When you are coParenting with an individualistic coParent, self-centered coParenting may be the answer. Here’s what you need to know.
(1 minute 54 seconds read)

Kathleen Bird
Kathleen Bird, JD is a mediator, parent educator, former judge, and family lawyer.

Self-Centered coParenting: What It Is, Why It Works

I have spent nearly four decades working with parents who are frustrated and angry about the lack of cooperation from their child’s coParent. Instead, parents should be considering self-centered coParenting.

Without Self-Centered coParenting

After a lot of thought, research, and experience I have arrived at an important conclusion:  forcing, mandating, and punishing uncooperative and misbehaving coParents has fleeting success at best. The effort to force a coParent to toe the line is very costly and exhausting for the minimal and short-lived results that are normally achieved. There must be a way for parents living separately to engage in child-focused and thoughtful parenting regardless of the amount of cooperation between them.

With Self-Centered coParenting

No one cares more about your quality of life or your child’s welfare more than you do. You will feel more successful as a parent if you can expend your time and resources on nurturing your child.  Self-centered coParenting is a method for empowering yourself to change the situation in ways that benefit you and your child. Stop trying to change the coParent and concentrate on what is in your own control.

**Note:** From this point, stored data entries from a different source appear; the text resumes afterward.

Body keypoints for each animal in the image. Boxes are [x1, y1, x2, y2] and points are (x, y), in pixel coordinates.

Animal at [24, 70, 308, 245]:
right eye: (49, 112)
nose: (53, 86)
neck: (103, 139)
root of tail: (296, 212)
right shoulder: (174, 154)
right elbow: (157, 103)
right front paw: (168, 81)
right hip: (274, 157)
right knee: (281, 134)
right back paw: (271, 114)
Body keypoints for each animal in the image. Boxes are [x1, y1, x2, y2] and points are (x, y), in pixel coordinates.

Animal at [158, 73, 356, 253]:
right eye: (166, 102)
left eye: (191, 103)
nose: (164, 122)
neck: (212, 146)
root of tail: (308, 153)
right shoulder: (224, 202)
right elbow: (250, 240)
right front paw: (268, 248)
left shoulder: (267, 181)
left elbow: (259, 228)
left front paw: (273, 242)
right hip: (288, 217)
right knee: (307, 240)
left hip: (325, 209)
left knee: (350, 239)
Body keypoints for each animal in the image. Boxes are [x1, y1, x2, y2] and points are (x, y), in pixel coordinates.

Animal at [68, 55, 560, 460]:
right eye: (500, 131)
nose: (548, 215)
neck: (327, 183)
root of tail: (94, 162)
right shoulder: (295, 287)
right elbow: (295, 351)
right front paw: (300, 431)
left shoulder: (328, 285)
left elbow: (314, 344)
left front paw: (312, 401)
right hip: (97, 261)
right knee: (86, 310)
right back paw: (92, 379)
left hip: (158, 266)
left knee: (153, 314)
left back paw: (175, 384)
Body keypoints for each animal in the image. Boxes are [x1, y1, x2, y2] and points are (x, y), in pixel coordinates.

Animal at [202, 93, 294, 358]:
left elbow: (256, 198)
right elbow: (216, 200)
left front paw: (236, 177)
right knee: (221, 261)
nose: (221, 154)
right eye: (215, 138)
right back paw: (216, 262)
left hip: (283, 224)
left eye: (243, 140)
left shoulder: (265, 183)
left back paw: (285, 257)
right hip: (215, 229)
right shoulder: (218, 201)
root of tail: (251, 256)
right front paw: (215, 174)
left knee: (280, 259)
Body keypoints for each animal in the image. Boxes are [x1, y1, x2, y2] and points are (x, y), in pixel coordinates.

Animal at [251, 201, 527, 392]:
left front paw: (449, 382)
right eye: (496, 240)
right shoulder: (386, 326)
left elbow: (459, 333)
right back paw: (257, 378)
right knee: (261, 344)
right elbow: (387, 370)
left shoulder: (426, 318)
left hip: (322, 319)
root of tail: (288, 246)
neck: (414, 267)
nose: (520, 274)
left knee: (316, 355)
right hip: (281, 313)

Learn to harness the tools in your control to make a difference. Focusing on empowering yourself will increase your confidence that you are improving the quality of parenting your child receives regardless of what the coParent does or doesn’t do. First and foremost, you need to build a strong and positive relationship with your child. You are probably wondering how this gets the coParent to cooperate.

What Is Self-Centered coParenting?

Self-Centered coParenting is a child-centered way of raising your child with a coParent who lives independently by focusing your thoughts, decisions, and actions on things within your own control instead of trying to control the other parent.

Applications of Self-Centered coParenting

Self-centered means being in control of your own thought process, ready to make thoughtful positive choices instead of merely reacting, and taking effective action when necessary to benefit your child. Paying more attention to parenting and less to conflict with the coParent gives you breathing room to strengthen your relationship with your child and be the kind of parent that you really find fulfilling.